In 1994 the life expectancy of males in a certain country was 61.6 years. In 1999, it was 63.8 years. Let E?
represent the life expectancy in year t and let t represent the number of years since 1994.
1) The linear function E(t) that fits the data is: E(t)=___t+___
2) Use the function to predict the life expectancy of males in 2007.
E(13)=______
Are we assuming that the increase is linear ?
If so, then
treat you given data as two ordered pairs
(0,61.6) and (5,63.8)
slope = (63.8-61.6)/5
= .44
then E(t) = .44t + b , the standard form of a linear equation
plug in (0,61.6) which is like the y-intercept, so b= 61.6
E(t) = .44t + 61.6
test it for t=5 , the year 1999
E(5) = .44(5) + 61.6 = 63.8
as expected
now when year is 2007, t = 13
E(13) = .44(13) + 61.6 = 67.3
Thank you so much, I was having problems with this question.
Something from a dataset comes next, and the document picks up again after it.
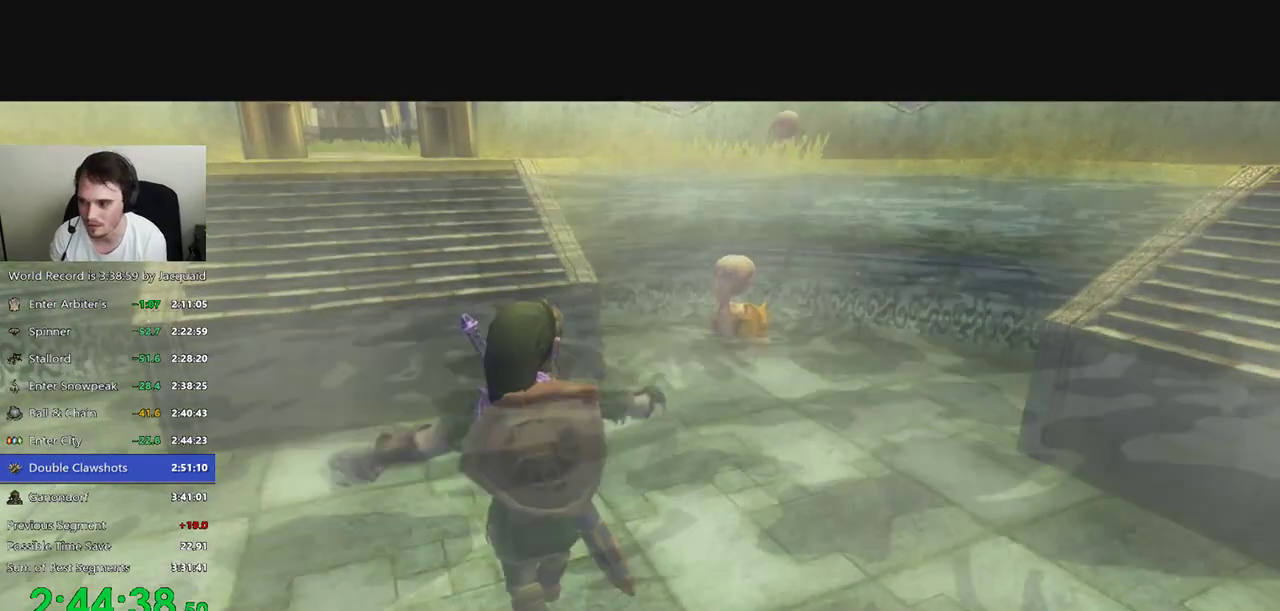
Gameplay with a controller (Xbox layout); each line is a JSON object with the inputs held at the frame after it. "events" lists button and stick changes between this image and that frame as [ms after this image, input, new state], when the widget could be followed in between. Not read: L3 R3.
{"buttons": [], "left_stick": "center", "right_stick": "center", "events": [[167, "R2", "down"], [333, "R2", "up"], [467, "A", "down"], [500, "A", "up"]]}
To find the linear function that fits the data, we need to determine the slope and the y-intercept.
To find the slope, we can use the formula:
slope = (change in y-values) / (change in x-values)
Given that in 1994 the life expectancy was 61.6 years (E(0) = 61.6) and in 1999 it was 63.8 years (E(5) = 63.8), we can calculate the change in y-values:
(change in y-values) = E(5) - E(0) = 63.8 - 61.6 = 2.2
And since the time interval between these two years is 5 years, we have:
(change in x-values) = 5
Now we can calculate the slope:
slope = (change in y-values) / (change in x-values) = 2.2 / 5 = 0.44
Next, we need to determine the y-intercept. We can use the formula:
y-intercept = E(0) - slope * t
Since we already know that E(0) = 61.6 and the slope is 0.44, we can substitute these values into the formula:
y-intercept = 61.6 - 0.44 * 0 = 61.6
Therefore, the linear function that fits the data is:
E(t) = 0.44t + 61.6
Now, to predict the life expectancy of males in 2007 (t = 2007 - 1994 = 13), we can substitute t = 13 into the function:
E(13) = 0.44 * 13 + 61.6 = 5.72 + 61.6 = 67.32
Therefore, the predicted life expectancy of males in 2007 is 67.32 years.